* Aufgabe: Schreib aus dem Textauszug über klimaneutrales Bauen weiter unten alles von „Rund 36 Prozent“ bis hinunter zu „von Häusern bewertet.“ wortgetreu ab.

* Textauszug:
_ _ _ _ _

Das zeigt auch dieses Beispiel: „In Berlin entwickeln wir am Rande einer guten Lage aus dem ehemaligen Postscheckamt die ‚Macherei Berlin-Kreuzberg‘“, sagt Dührkoop mit Blick auf das neue urbane Quartier und die Herausforderung, den Bestand an Wohn- und Gewerbeimmobilien klimaneutral zu verdichten. Denn neben dem Klimaschutz im Bestand geht es immer auch um den geschickten Umgang mit der begrenzt vorhandenen Ressource Bauland. Das Projekt in der ­Bundeshauptstadt sei auch ein Beispiel für nachhaltiges Entwickeln, meint Dührkoop. „Aus einem 60er-Jahre-Hochhaus machen wir eine nachhaltige Bestandsrevitalisierung.“

Klimawandel im Portfolio berücksichtigen

Rund 36 Prozent des weltweiten Energieverbrauchs und 39 Prozent der energiebedingten Kohlendioxidemissionen gehen laut der Internationalen Energieagentur auf den globalen Gebäude- und Bausektor zurück. Das zeigt, wie wichtig es ist, gerade hier für mehr ­Klimaschutz anzupacken. Zur Senkung des Energieverbrauchs muss sich die Branche verstärkt mit der Minderung direkter und indirekter Emissionen befassen, die aus der Bauphase von Neubauten oder Sanierungen und aus dem Rückbau am Ende der Nutzungsdauer resultieren. So argumentiert das von der EU unterstützte Projekt Carbon Risk Real Estate Monitor (CRREM), das Klimarisiken von Häusern bewertet.

_ _ _ _ _

* Gegebenes Material:

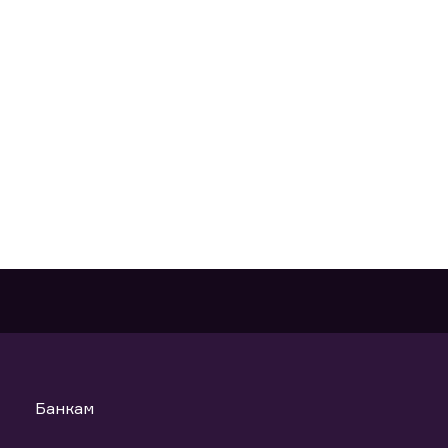
Банкам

_ _ _ _ _

* Antwort:
Rund 36 Prozent des weltweiten Energieverbrauchs und 39 Prozent der energiebedingten Kohlendioxidemissionen gehen laut der Internationalen Energieagentur auf den globalen Gebäude- und Bausektor zurück. Das zeigt, wie wichtig es ist, gerade hier für mehr ­Klimaschutz anzupacken. Zur Senkung des Energieverbrauchs muss sich die Branche verstärkt mit der Minderung direkter und indirekter Emissionen befassen, die aus der Bauphase von Neubauten oder Sanierungen und aus dem Rückbau am Ende der Nutzungsdauer resultieren. So argumentiert das von der EU unterstützte Projekt Carbon Risk Real Estate Monitor (CRREM), das Klimarisiken von Häusern bewertet.